Wenig mediale Selbstreflektion ist bisher zu finden. Immerhin gibt sie, wie z.B. von Michael Miersch in in seinem Leitartikel in der Welt am Sonntag :
“Die Grippe kann aber auch glimpflich verlaufen und in ein paar Wochen vorbei sein. Keiner vermag das vorherzusagen. Und genau dieser Passus fehlt fast immer in der öffentlichen Kommunikation. Was ist eigentlich so furchtbar an dem Satz „Wir wissen es nicht?“? Warum können Schreckensszenarien nicht im Konjunktiv stehen, sondern werden wie gesicherte Berechnungen behandelt? Die Möglichkeitsform ist der Paria der Mediengesellschaft. Sie wird weggesperrt, weil sie die Botschaft verderben könnte. Hypothesen und Prognosen werden wie Tatsachen verkauft. Der Unterschied zwischen Messungen und Hochrechnungen systematisch verwischt.”

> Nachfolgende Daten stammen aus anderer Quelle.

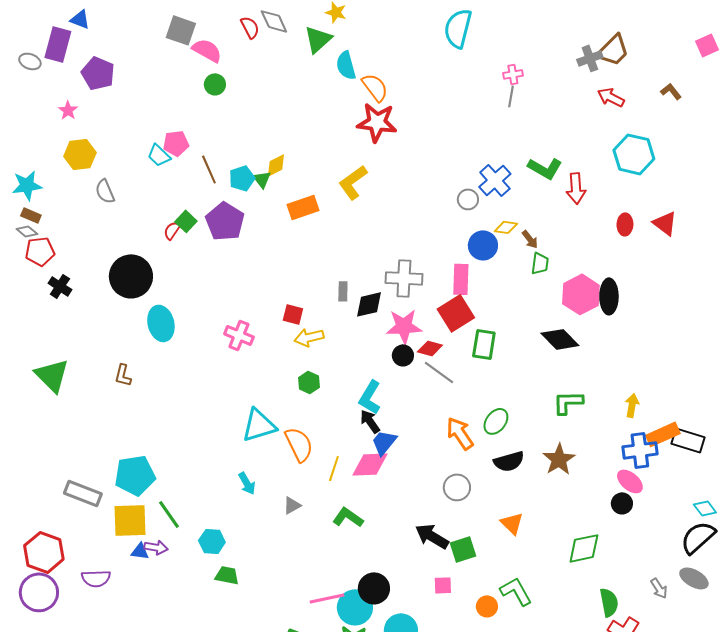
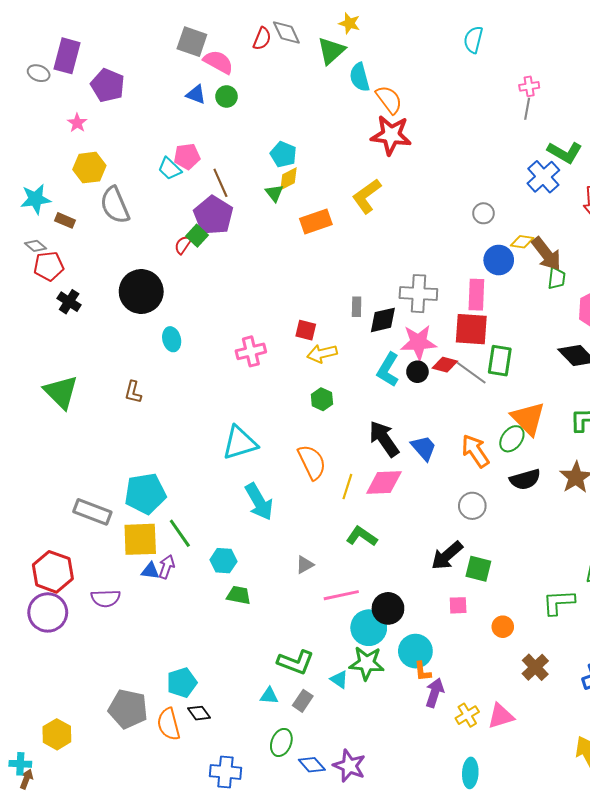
blue triangle: (80, 19) -> (196, 94), moved
red semicircle: (250, 27) -> (262, 39), turned 50
cyan semicircle: (458, 28) -> (473, 40), size x0.7
green L-shape: (545, 168) -> (565, 152), moved
cyan pentagon: (242, 178) -> (283, 154), moved, turned -30
blue cross: (495, 180) -> (543, 177), moved
gray semicircle: (105, 191) -> (115, 205), size x1.5
brown rectangle: (31, 215) -> (65, 220), moved
purple pentagon: (225, 221) -> (213, 215), moved
brown arrow: (530, 239) -> (546, 254), size x1.8
red square: (456, 313) -> (471, 329), turned 36
cyan ellipse: (161, 323) -> (172, 339), size x0.7
pink cross: (239, 335) -> (251, 351), turned -36
gray line: (439, 372) -> (471, 373), moved
cyan L-shape: (370, 397) -> (388, 370), moved
black arrow: (370, 421) -> (384, 439), size x1.5
cyan triangle: (259, 425) -> (240, 443), moved
blue trapezoid: (384, 442) -> (424, 448), moved, turned 100
cyan arrow: (247, 483) -> (259, 502), size x1.6
gray triangle: (292, 505) -> (305, 565), moved
orange triangle: (512, 523) -> (528, 418), moved, size x1.5
black arrow: (432, 536) -> (447, 556), turned -72
purple arrow: (156, 547) -> (167, 567), turned -80
green square: (463, 549) -> (478, 569), turned 32
green L-shape: (516, 591) -> (559, 602), moved, turned -64
pink line: (327, 598) -> (341, 595), moved

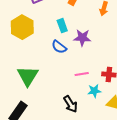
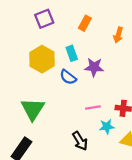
yellow hexagon: (22, 27) -> (42, 59), moved

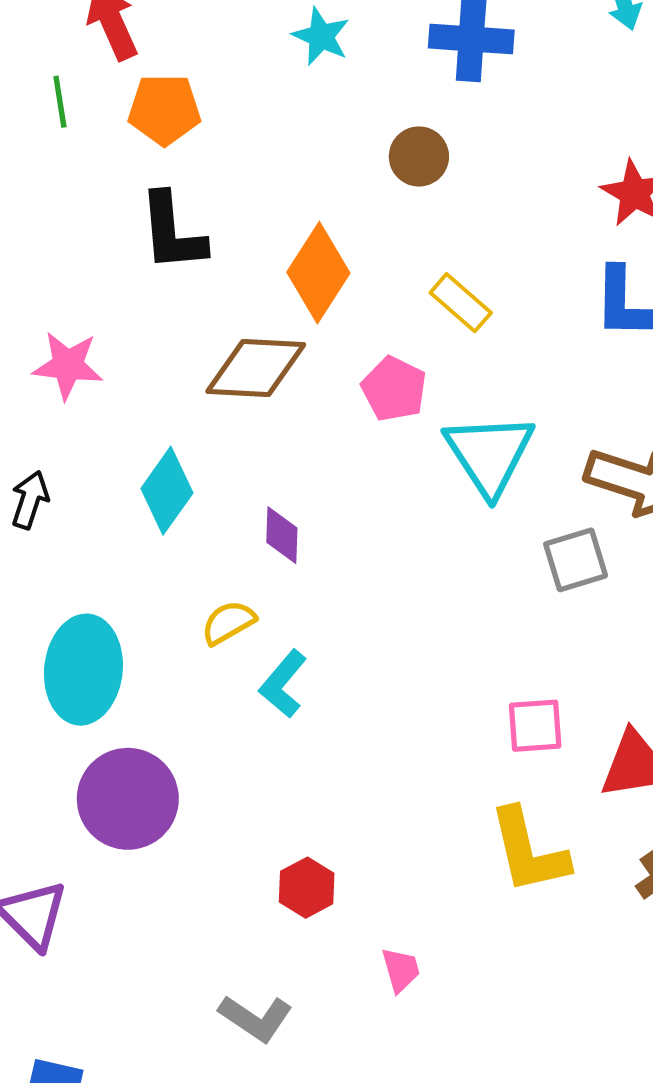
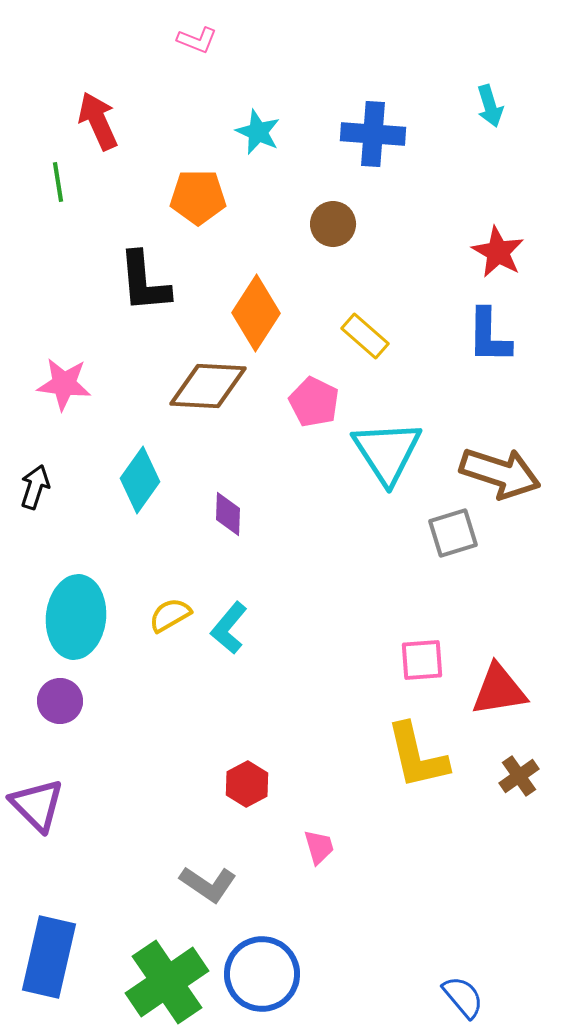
orange pentagon: (164, 109) -> (198, 197), moved
yellow semicircle: (228, 623) -> (170, 615), moved
purple circle: (128, 799) -> (60, 701), moved, size x0.6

Eine weitere Feststellung erinnert an Schlagzeilen aus der heißen Finanzkrisenzeit, in der täglich das Armageddon der Marktwirtschaft herbeisehnt wurde:
“Weil dann häufig doch nicht eintritt, was wir beim Anflug einer Gefahr erwarten, entsteht eine merkwürdige Dissonanz. Alles ist zunächst so schrecklich wie noch nie – und morgen vergessen. Die Erregungskurve steigt steil an bis zu ihrem hysterischen Höhepunkt, auf dem jedes noch so unwichtige Detail lang und breit ausgewalzt wird. Und schließlich folgt das Entschwinden im Grundrauschen der Nachrichten.”

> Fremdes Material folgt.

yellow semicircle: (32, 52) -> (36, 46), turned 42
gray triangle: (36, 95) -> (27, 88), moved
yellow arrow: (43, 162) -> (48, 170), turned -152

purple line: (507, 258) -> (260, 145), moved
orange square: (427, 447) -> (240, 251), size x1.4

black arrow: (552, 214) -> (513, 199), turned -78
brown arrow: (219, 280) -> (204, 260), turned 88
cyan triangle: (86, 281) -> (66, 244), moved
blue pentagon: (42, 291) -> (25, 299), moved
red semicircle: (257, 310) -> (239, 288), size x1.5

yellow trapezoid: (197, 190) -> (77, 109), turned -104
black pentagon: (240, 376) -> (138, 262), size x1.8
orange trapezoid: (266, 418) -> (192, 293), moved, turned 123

Kurz zur Auffrischung ein Beispiel: Kalifornien sei bankrott wurde gern im Januar und Februar getitelt. Die Lösung der kalifornischen Finanzprobleme dagegen ging im allgemeinen Grundrauschen unter. Dieses Grundrauschen ist so groß, dass ich auf die Schnelle keine Quelle für die Lösung der kalifornischen Haushaltsprobleme finde.
Und eine weitere Parallele zur Finanzkrisenpanik entdeckt man in dem Kommentar von Miersch:
“Im Januar 2001, auf dem Höhepunkt der BSE-Panik, erschienen mehr als 1300 Zeitungsartikel über den Rinderwahnsinn. Viel zitierte Experten sagten bis zu 500 000 Tote voraus. … Neben dem Wettbewerb um die schlimmste Vorhersage fällt ein anderes Muster auf. Selten wird eine neue Gefahr in Relation zu bekannten Risiken gesetzt. Der Virologe Detlev H. Krüger machte kürzlich darauf aufmerksam, dass bei der „normalen“ jährlichen Grippewelle in Deutschland bis zu 20 000 Menschen sterben. Auch ist die Sterblichkeit bei der Schweinegrippe bisher wesentlich geringer als bei der Vogelgrippe.”

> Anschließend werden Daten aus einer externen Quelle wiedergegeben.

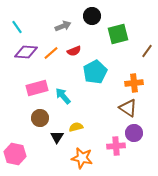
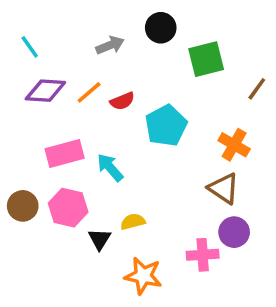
red semicircle: (74, 51) -> (122, 101), moved
orange cross: (134, 83) -> (234, 145), turned 36
brown circle: (40, 118) -> (23, 206), moved
pink hexagon: (15, 154) -> (68, 208), moved

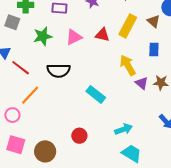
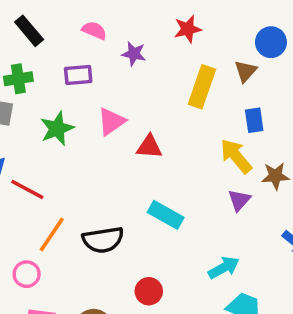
brown triangle: (154, 21) -> (245, 71), turned 40
red triangle: (102, 35) -> (149, 147), moved
yellow arrow: (128, 65) -> (236, 156), moved
black semicircle: (59, 71) -> (103, 240), moved
purple triangle: (142, 83) -> (239, 200), moved, turned 40

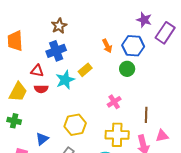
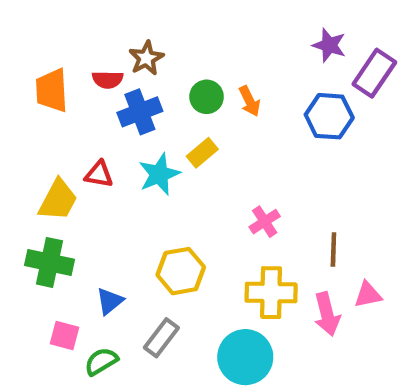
blue hexagon: (133, 46) -> (329, 116), moved
green circle: (127, 69) -> (207, 97), moved
red triangle: (37, 71) -> (99, 174), moved
red semicircle: (41, 89) -> (108, 80), moved
green cross: (14, 121) -> (49, 262), size x1.5

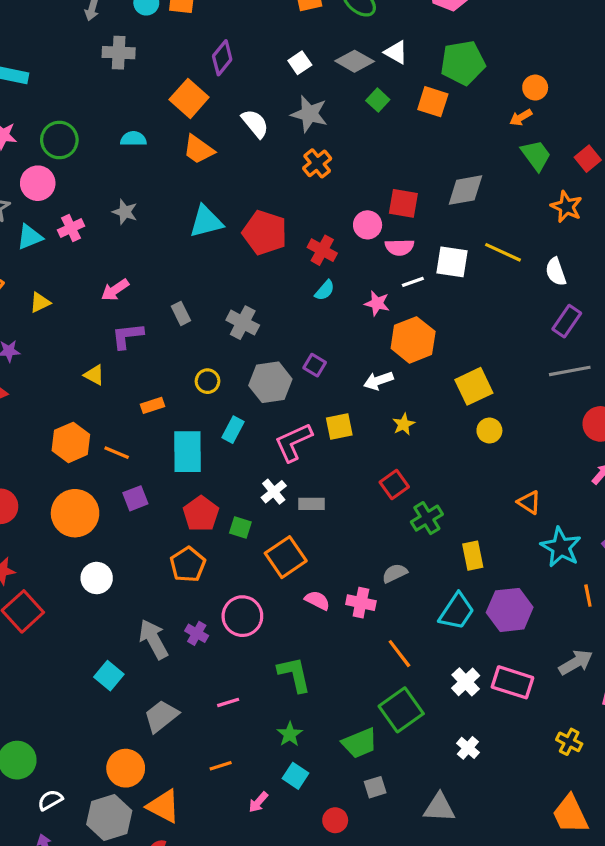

Das erinnert jedenfalls an das Wettrennen um die düstersten Schlagzeilen zur Finanzkrise im Herbst vergangenen Jahres. Weitere Selbstreflektionen habe ich bisher nicht gefunden. Sogar Zeit Online, sonst eine sichere Bank für distanziertere Betrachtungen, versucht sich mit reißerischem Titel über eine Special “Angst vor der Pandemie”. So bleibt es diesmal eher Blogs überlassen, den Dampf aus der Grippe zu nehmen: Duckhome macht es gewohnt deutlich mit: “Medien, Schweinegrippe und andere Pandämlichkeiten”, medienkritisch auch Zeitenwende mit “Von der Schweinegrippe zur Erleuchtung” und Wissenmachtnix mit “Wer profitiert am meisten von der Schweinegrippe?”, wohltuend distanziert auch Annubis Blog mit “Schweinegrippe – Panikmacherei”, Verlorene Generation mit Entwarnung bei der Schweinegrippe oder der US Blog Creditwritedowns mit Model predicts limited spread of Swine Flu.
Mal sehen, wie lange diesmal die mediale Grippewelle anhält.